▸ DATA EXCERPTS
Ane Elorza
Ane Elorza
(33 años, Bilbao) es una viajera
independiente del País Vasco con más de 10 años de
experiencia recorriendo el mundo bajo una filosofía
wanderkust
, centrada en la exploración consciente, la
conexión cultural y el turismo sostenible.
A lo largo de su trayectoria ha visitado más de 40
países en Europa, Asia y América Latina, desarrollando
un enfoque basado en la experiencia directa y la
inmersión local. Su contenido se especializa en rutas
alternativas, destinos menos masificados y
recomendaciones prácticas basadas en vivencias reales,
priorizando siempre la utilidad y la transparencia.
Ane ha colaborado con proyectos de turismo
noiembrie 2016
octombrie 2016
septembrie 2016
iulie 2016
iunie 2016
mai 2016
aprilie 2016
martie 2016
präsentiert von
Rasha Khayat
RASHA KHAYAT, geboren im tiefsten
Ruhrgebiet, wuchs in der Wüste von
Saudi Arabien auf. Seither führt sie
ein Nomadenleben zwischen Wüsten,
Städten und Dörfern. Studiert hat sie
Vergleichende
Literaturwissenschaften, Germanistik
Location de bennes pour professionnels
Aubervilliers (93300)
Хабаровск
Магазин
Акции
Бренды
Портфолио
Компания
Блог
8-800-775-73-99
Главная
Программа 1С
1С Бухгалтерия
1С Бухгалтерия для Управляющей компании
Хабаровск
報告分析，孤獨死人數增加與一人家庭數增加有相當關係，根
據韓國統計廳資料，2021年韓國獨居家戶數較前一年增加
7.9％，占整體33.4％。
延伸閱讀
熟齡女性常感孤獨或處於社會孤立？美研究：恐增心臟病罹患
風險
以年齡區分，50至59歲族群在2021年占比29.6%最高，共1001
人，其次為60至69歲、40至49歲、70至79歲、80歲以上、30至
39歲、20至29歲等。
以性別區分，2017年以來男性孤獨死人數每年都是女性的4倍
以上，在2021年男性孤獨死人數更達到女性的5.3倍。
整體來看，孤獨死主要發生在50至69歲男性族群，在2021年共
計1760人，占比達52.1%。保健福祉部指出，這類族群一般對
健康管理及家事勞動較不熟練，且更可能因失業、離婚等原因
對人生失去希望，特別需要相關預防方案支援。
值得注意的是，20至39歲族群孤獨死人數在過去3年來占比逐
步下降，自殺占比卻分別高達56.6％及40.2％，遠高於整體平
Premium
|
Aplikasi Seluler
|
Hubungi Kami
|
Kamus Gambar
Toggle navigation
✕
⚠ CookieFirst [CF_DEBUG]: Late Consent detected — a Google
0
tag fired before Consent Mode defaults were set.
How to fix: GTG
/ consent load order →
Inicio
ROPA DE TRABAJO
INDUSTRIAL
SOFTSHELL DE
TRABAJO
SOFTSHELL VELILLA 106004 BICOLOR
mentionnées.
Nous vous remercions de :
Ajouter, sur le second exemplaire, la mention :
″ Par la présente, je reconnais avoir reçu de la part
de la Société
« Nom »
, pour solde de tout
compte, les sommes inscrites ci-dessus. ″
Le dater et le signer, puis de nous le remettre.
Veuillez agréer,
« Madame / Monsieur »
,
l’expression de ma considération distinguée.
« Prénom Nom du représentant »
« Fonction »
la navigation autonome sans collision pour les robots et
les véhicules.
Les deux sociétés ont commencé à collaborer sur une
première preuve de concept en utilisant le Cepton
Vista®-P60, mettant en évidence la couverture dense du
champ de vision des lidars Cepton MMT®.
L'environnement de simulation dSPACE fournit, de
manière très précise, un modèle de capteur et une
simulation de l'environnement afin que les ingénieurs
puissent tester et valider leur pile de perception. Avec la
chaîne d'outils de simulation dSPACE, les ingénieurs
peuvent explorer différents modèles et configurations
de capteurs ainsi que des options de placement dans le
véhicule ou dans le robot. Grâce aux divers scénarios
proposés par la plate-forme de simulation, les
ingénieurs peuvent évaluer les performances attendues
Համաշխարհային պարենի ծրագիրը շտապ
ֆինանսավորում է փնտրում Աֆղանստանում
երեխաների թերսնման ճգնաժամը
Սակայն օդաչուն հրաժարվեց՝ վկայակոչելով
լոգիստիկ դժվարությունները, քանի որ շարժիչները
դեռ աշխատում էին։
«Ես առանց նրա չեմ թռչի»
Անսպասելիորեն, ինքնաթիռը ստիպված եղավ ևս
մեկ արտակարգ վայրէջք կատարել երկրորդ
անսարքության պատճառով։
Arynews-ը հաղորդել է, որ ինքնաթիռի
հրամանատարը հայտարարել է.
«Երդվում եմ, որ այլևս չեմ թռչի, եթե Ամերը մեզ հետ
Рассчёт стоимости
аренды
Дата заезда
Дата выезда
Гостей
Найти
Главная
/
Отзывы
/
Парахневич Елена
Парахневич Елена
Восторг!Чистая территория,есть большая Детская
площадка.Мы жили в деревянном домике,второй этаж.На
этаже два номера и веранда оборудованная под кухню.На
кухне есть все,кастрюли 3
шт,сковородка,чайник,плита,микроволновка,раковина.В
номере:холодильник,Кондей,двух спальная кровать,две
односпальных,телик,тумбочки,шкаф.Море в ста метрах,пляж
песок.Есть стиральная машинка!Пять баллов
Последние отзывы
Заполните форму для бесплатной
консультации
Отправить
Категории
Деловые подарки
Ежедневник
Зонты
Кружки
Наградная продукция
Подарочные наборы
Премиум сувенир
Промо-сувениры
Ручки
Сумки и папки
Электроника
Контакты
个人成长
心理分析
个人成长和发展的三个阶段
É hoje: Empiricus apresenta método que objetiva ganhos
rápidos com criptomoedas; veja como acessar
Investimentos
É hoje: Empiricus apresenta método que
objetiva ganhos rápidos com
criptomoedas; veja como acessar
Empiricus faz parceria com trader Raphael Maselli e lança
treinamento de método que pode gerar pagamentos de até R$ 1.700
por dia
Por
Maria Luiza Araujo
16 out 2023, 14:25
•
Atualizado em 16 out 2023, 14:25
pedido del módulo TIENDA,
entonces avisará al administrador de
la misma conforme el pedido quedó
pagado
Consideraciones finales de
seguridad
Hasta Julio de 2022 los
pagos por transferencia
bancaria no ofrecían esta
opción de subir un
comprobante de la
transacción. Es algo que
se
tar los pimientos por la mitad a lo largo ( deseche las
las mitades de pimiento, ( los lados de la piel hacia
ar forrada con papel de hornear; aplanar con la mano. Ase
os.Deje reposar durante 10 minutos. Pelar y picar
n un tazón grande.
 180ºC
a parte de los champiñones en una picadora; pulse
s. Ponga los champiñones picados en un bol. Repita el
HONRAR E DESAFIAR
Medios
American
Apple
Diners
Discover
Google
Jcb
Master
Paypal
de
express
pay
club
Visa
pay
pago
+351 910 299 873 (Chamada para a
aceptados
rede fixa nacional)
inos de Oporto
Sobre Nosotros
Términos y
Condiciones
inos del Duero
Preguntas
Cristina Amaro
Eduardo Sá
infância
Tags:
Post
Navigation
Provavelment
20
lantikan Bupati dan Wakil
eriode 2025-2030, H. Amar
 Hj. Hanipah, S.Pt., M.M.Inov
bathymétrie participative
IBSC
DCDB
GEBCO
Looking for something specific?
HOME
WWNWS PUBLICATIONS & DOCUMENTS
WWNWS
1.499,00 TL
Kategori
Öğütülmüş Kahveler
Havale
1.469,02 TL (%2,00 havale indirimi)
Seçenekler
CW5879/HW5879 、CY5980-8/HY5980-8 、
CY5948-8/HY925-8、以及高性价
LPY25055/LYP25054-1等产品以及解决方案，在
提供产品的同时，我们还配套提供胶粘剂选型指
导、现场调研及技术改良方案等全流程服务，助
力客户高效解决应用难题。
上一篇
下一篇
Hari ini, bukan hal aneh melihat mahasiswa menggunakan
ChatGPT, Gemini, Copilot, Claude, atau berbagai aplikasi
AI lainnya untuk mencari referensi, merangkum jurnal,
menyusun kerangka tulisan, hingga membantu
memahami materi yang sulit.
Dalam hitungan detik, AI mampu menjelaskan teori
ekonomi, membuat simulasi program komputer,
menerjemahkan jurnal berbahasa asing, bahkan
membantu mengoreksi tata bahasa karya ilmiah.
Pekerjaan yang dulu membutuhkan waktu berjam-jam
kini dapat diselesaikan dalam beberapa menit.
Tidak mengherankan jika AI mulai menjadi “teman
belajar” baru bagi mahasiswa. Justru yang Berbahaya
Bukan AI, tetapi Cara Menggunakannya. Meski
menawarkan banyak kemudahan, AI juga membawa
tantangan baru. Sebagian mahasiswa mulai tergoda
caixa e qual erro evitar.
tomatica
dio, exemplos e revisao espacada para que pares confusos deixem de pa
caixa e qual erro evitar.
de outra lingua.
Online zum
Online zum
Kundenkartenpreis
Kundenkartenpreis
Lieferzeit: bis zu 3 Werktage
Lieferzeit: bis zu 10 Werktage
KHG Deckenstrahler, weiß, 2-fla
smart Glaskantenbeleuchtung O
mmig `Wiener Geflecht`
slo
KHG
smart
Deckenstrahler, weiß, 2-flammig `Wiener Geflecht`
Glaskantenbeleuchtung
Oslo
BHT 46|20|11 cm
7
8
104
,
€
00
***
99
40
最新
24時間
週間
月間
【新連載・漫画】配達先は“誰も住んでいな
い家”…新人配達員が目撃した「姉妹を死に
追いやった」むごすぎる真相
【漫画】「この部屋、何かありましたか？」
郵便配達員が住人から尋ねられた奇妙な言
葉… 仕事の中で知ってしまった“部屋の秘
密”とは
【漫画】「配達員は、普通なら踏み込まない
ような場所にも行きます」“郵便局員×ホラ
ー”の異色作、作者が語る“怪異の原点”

▸ ABOUT THIS TASK
Reproduce only the lines above spanning from the line containing "A lo largo de" through the line containing "據韓國統計廳資料，2021年韓國獨居家戶數較前一年增加", word for word.

▸ ANSWER FOR THE TASK
A lo largo de su trayectoria ha visitado más de 40
países en Europa, Asia y América Latina, desarrollando
un enfoque basado en la experiencia directa y la
inmersión local. Su contenido se especializa en rutas
alternativas, destinos menos masificados y
recomendaciones prácticas basadas en vivencias reales,
priorizando siempre la utilidad y la transparencia.
Ane ha colaborado con proyectos de turismo
noiembrie 2016
octombrie 2016
septembrie 2016
iulie 2016
iunie 2016
mai 2016
aprilie 2016
martie 2016
präsentiert von
Rasha Khayat
RASHA KHAYAT, geboren im tiefsten
Ruhrgebiet, wuchs in der Wüste von
Saudi Arabien auf. Seither führt sie
ein Nomadenleben zwischen Wüsten,
Städten und Dörfern. Studiert hat sie
Vergleichende
Literaturwissenschaften, Germanistik
Location de bennes pour professionnels
Aubervilliers (93300)
Хабаровск
Магазин
Акции
Бренды
Портфолио
Компания
Блог
8-800-775-73-99
Главная
Программа 1С
1С Бухгалтерия
1С Бухгалтерия для Управляющей компании
Хабаровск
報告分析，孤獨死人數增加與一人家庭數增加有相當關係，根
據韓國統計廳資料，2021年韓國獨居家戶數較前一年增加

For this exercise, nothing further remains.